Oh, I have code that extracts all the properties and caches them. I haven't done a pull request because I didn't know if it was valuable. It makes the raw variable checking much easier e.g. (property in USCB.PROPS).

It might be neat if we could search through all the available properties which have been loaded and then assign them variable names dynamically?

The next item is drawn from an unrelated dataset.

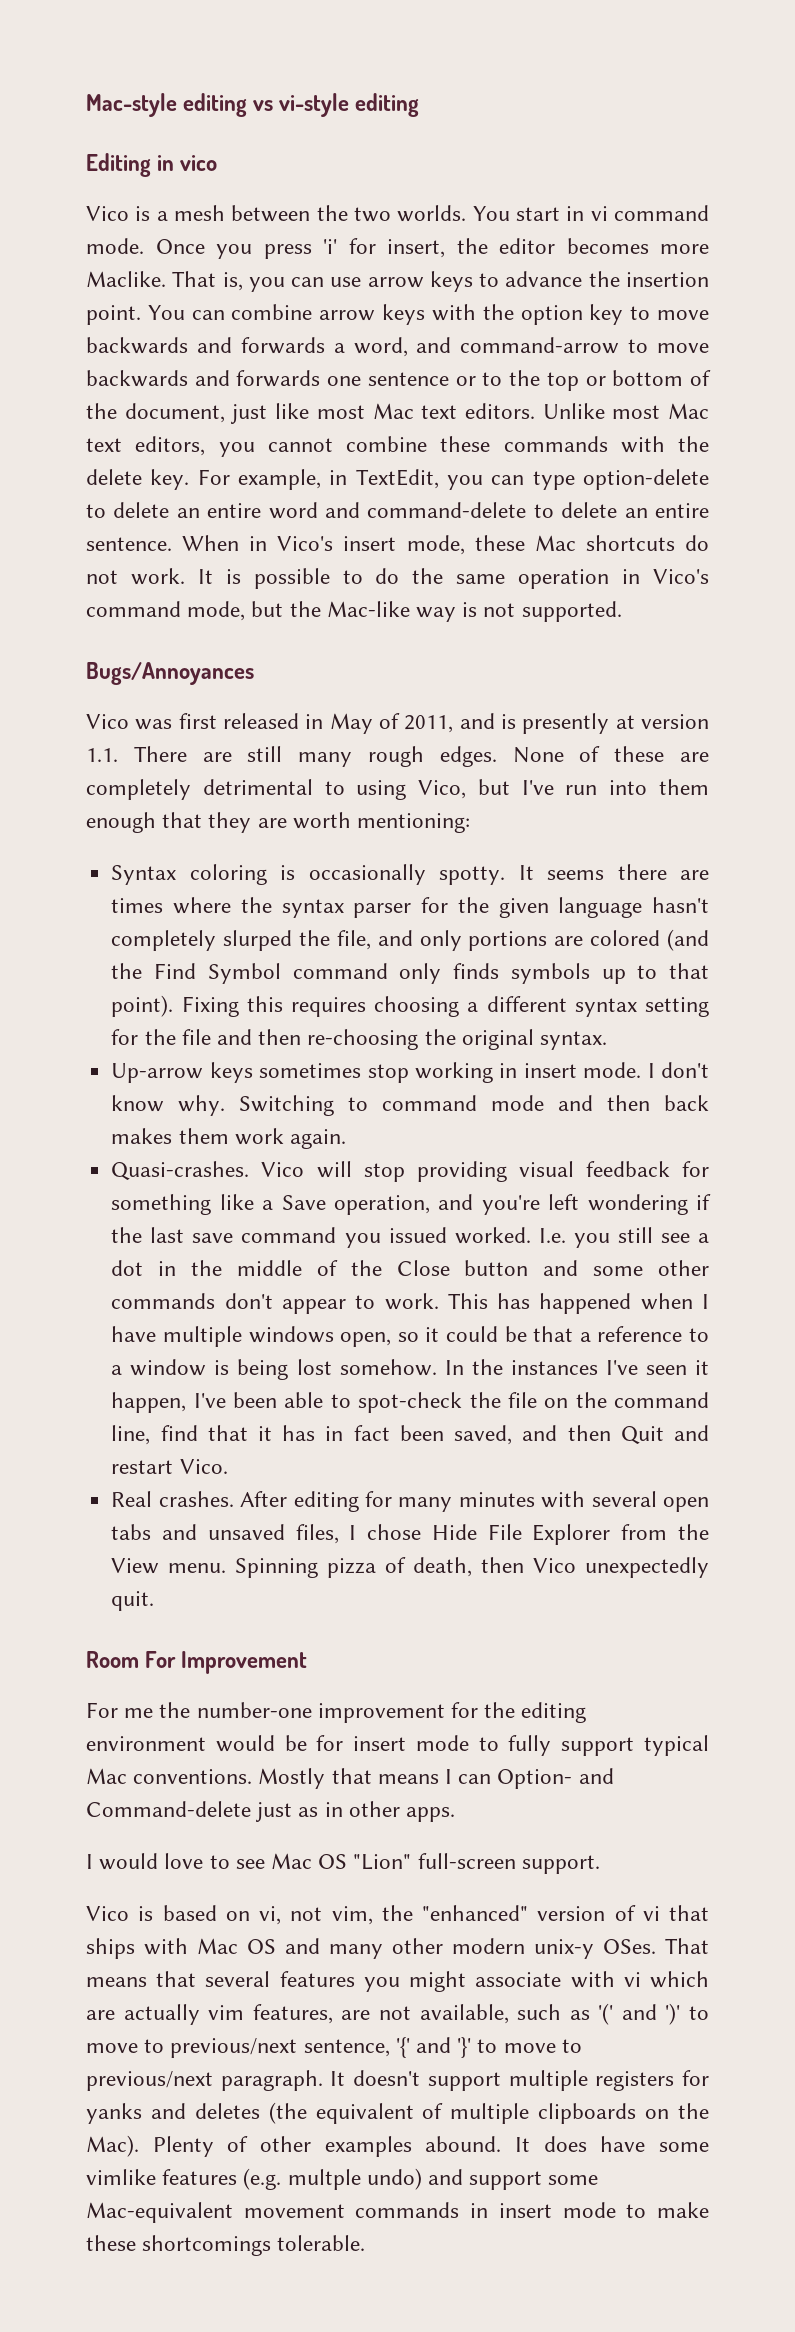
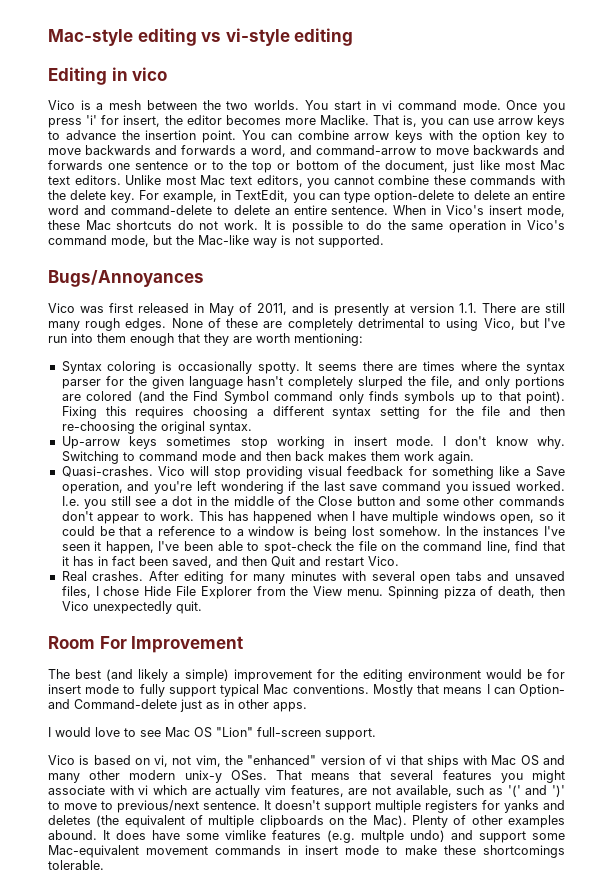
[86,1702,312,1718] For me the number-one -> [48,669,229,682] The best (and likely a simple)
[303,2037,582,2058] [86,2070,323,2091] sentence, '{' and '}' to move to previous/next paragraph. -> [203,801,260,810] sentence.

btbonval commented 10 years ago

I had another idea that is more mathy. Aggregate functions.

Let's say I want to normalize an attribute like totalPopulation between 0 and 1 across all states or all counties. I need some way to say max(totalPopulation) that will grab the maximum value of totalPopulation across the current data set. Then I could say totalPopulation / max(totalPopulation), which renders values on the closed interval [0, 1].

I think aggregation will be difficult to do efficiently.

WasabiFan commented 10 years ago

I had originally made it possible to do something like foo{P0010002} and it would assign foo to the value from the raw property, but it was buggy and didn't work very well with the small box. I think it might be worth it to make a pop-out so that you could click a button and make it bigger. Then you could write small scripts across multiple lines. If we do make it pop-out with an editor, it might be valuable to look in to solutions that already exist along the lines of mini scripting/math languages and parsers.

btbonval commented 10 years ago

Oh that's what the curly braces were for! I didn't understand that at the time. That would have been handy.

I agree: it would be good to see if a mini math scripting facility exists.

Do you like the idea of being able to dynamically load ACS and SF1 properties? I'm only using it to define which property goes with which dataset (e.g. P and B works in 2010, but 2012 introduces new properties that aren't as easy to work out), but it could be valuable for a math editor to know what variables exist. sort of like an IDE.

Elvara commented 10 years ago

Are you sure that it isn't in there now? I distinctly remember coding it

-Adam

On Feb 18, 2014, at 5:49 PM, WasabiFan notifications@github.com wrote:

I had originally made it possible to do something like foo{P0010002} and it would assign foo to the value from the raw property, but it was buggy and didn't work very well with the small box. I think it might be worth it to make a pop-out so that you could click a button and make it bigger. Then you could write small scripts across multiple lines. If we do make it pop-out with an editor, it might be valuable to look in to solutions that already exist along the lines of mini scripting/math languages and parsers.

— Reply to this email directly or view it on GitHub.

WasabiFan commented 10 years ago

Definitely! If you want to submit a pull request at some point, I'll happily merge it. When I wrote this originally, I wasn't designing it with extensibility in mind... there were a lot of hard-coded values in the URLs and things like that. You untangled a lot of that (thanks!), but there is still work to be done to make it fully work with any Census set of data or maybe even other sources with some sort of custom parser. That would definitely be a start in the right direction!

Ps. Elvara, I remember that too, but I think it's partially dismantled now.

btbonval commented 10 years ago

@WasabiFan There is still work to be done by the Census Bureau as well. I was comparing ACS5 from 2010 and 2012, and they have changed meta data formats describing properties between the years. No matter what we try to do, it's going to be an uphill battle until the API is finalized. Thus I try to make things as flexible as possible. I'll submit a pull request for what I've got now. It might help for finding variables in the equation editor if we can find a sane way to data mine it.

WasabiFan commented 10 years ago

If we want to go down the route of our own mini-language, I think this might be the place to start: http://zaach.github.io/jison/. You might've heard of it; it generates a JavaScript parser given a language definition. We would just have to write a definition file, include the generated JS file, and call it's parse function. It would give the evaluated result without any other code. The one thing that I see that might not be as easy is deciding how to inject our data variables; but I'm sure it's doable. I'm working on writing a test script based on our current set of capabilities to see if it will work.